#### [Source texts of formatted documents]
[Start of Attachment]
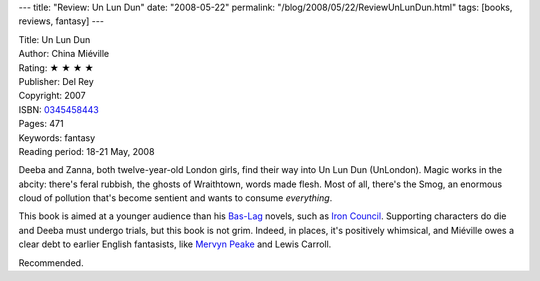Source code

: ---
title: "Review: Un Lun Dun"
date: "2008-05-22"
permalink: "/blog/2008/05/22/ReviewUnLunDun.html"
tags: [books, reviews, fantasy]
---



.. image:: https://images-na.ssl-images-amazon.com/images/P/0345458443.01.MZZZZZZZ.jpg
    :alt: Un Lun Dun
    :target: http://www.elliottbaybook.com/product/info.jsp?isbn=0345458443
    :class: right-float

| Title: Un Lun Dun
| Author: China Miéville
| Rating: ★ ★ ★ ★
| Publisher: Del Rey
| Copyright: 2007
| ISBN: `0345458443 <http://www.elliottbaybook.com/product/info.jsp?isbn=0345458443>`_
| Pages: 471
| Keywords: fantasy
| Reading period: 18-21 May, 2008

Deeba and Zanna, both twelve-year-old London girls,
find their way into Un Lun Dun (UnLondon).
Magic works in the abcity:
there's feral rubbish, the ghosts of Wraithtown, words made flesh.
Most of all, there's the Smog,
an enormous cloud of pollution that's become sentient
and wants to consume *everything*.

This book is aimed at a younger audience than his `Bas-Lag`_ novels,
such as `Iron Council`_.
Supporting characters do die and Deeba must undergo trials,
but this book is not grim.
Indeed, in places, it's positively whimsical,
and Miéville owes a clear debt to earlier English fantasists,
like `Mervyn Peake`_ and Lewis Carroll.

Recommended.

.. _Bas-Lag:
    http://en.wikipedia.org/wiki/Bas-Lag
.. _Iron Council:
    /blog/2008/01/07/ReviewIronCouncil.html
.. _Mervyn Peake:
    http://www.gormenghastcastle.co.uk/


.. _permalink:
    /blog/2008/05/22/ReviewUnLunDun.html
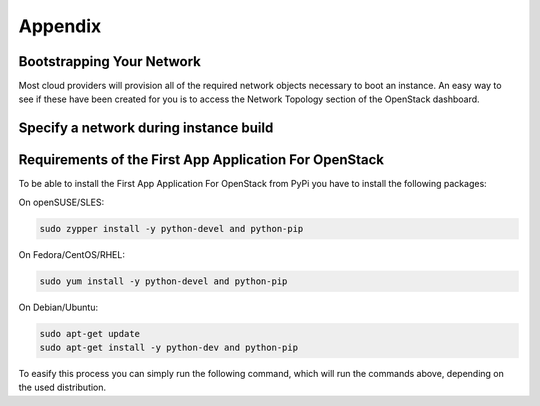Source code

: ========
Appendix
========

Bootstrapping Your Network
--------------------------

Most cloud providers will provision all of the required network objects necessary to
boot an instance.  An easy way to see if these have been created for you is to access
the Network Topology section of the OpenStack dashboard.

.. figure:: images/network-topology.png
    :width: 920px
    :align: center
    :height: 622px
    :alt: network topology view
    :figclass: align-center

Specify a network during instance build
---------------------------------------

.. todo:: code for creating a networking using code

Requirements of the First App Application For OpenStack
-------------------------------------------------------

To be able to install the First App Application For OpenStack from PyPi you have to install
the following packages:

On openSUSE/SLES:

.. code-block:: shell

    sudo zypper install -y python-devel and python-pip

On Fedora/CentOS/RHEL:

.. code-block:: shell

    sudo yum install -y python-devel and python-pip

On Debian/Ubuntu:

.. code-block:: shell

    sudo apt-get update
    sudo apt-get install -y python-dev and python-pip

To easify this process you can simply run the following command, which will run the commands above, depending on the used distribution.

.. code-block: shell

    curl -s http://git.openstack.org/cgit/stackforge/faafo/plain/contrib/install.sh | bash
[End of Attachment]
#### [TASK PROMPT]
Every entry above needs to be duplicated exactly, without its images.

#### [OUTPUT]
Source code

: ---
title: "Review: Un Lun Dun"
date: "2008-05-22"
permalink: "/blog/2008/05/22/ReviewUnLunDun.html"
tags: [books, reviews, fantasy]
---



.. image:: https://images-na.ssl-images-amazon.com/images/P/0345458443.01.MZZZZZZZ.jpg
    :alt: Un Lun Dun
    :target: http://www.elliottbaybook.com/product/info.jsp?isbn=0345458443
    :class: right-float

| Title: Un Lun Dun
| Author: China Miéville
| Rating: ★ ★ ★ ★
| Publisher: Del Rey
| Copyright: 2007
| ISBN: `0345458443 <http://www.elliottbaybook.com/product/info.jsp?isbn=0345458443>`_
| Pages: 471
| Keywords: fantasy
| Reading period: 18-21 May, 2008

Deeba and Zanna, both twelve-year-old London girls,
find their way into Un Lun Dun (UnLondon).
Magic works in the abcity:
there's feral rubbish, the ghosts of Wraithtown, words made flesh.
Most of all, there's the Smog,
an enormous cloud of pollution that's become sentient
and wants to consume *everything*.

This book is aimed at a younger audience than his `Bas-Lag`_ novels,
such as `Iron Council`_.
Supporting characters do die and Deeba must undergo trials,
but this book is not grim.
Indeed, in places, it's positively whimsical,
and Miéville owes a clear debt to earlier English fantasists,
like `Mervyn Peake`_ and Lewis Carroll.

Recommended.

.. _Bas-Lag:
    http://en.wikipedia.org/wiki/Bas-Lag
.. _Iron Council:
    /blog/2008/01/07/ReviewIronCouncil.html
.. _Mervyn Peake:
    http://www.gormenghastcastle.co.uk/


.. _permalink:
    /blog/2008/05/22/ReviewUnLunDun.html
Source code

: ========
Appendix
========

Bootstrapping Your Network
--------------------------

Most cloud providers will provision all of the required network objects necessary to
boot an instance.  An easy way to see if these have been created for you is to access
the Network Topology section of the OpenStack dashboard.

.. figure:: images/network-topology.png
    :width: 920px
    :align: center
    :height: 622px
    :alt: network topology view
    :figclass: align-center

Specify a network during instance build
---------------------------------------

.. todo:: code for creating a networking using code

Requirements of the First App Application For OpenStack
-------------------------------------------------------

To be able to install the First App Application For OpenStack from PyPi you have to install
the following packages:

On openSUSE/SLES:

.. code-block:: shell

    sudo zypper install -y python-devel and python-pip

On Fedora/CentOS/RHEL:

.. code-block:: shell

    sudo yum install -y python-devel and python-pip

On Debian/Ubuntu:

.. code-block:: shell

    sudo apt-get update
    sudo apt-get install -y python-dev and python-pip

To easify this process you can simply run the following command, which will run the commands above, depending on the used distribution.

.. code-block: shell

    curl -s http://git.openstack.org/cgit/stackforge/faafo/plain/contrib/install.sh | bash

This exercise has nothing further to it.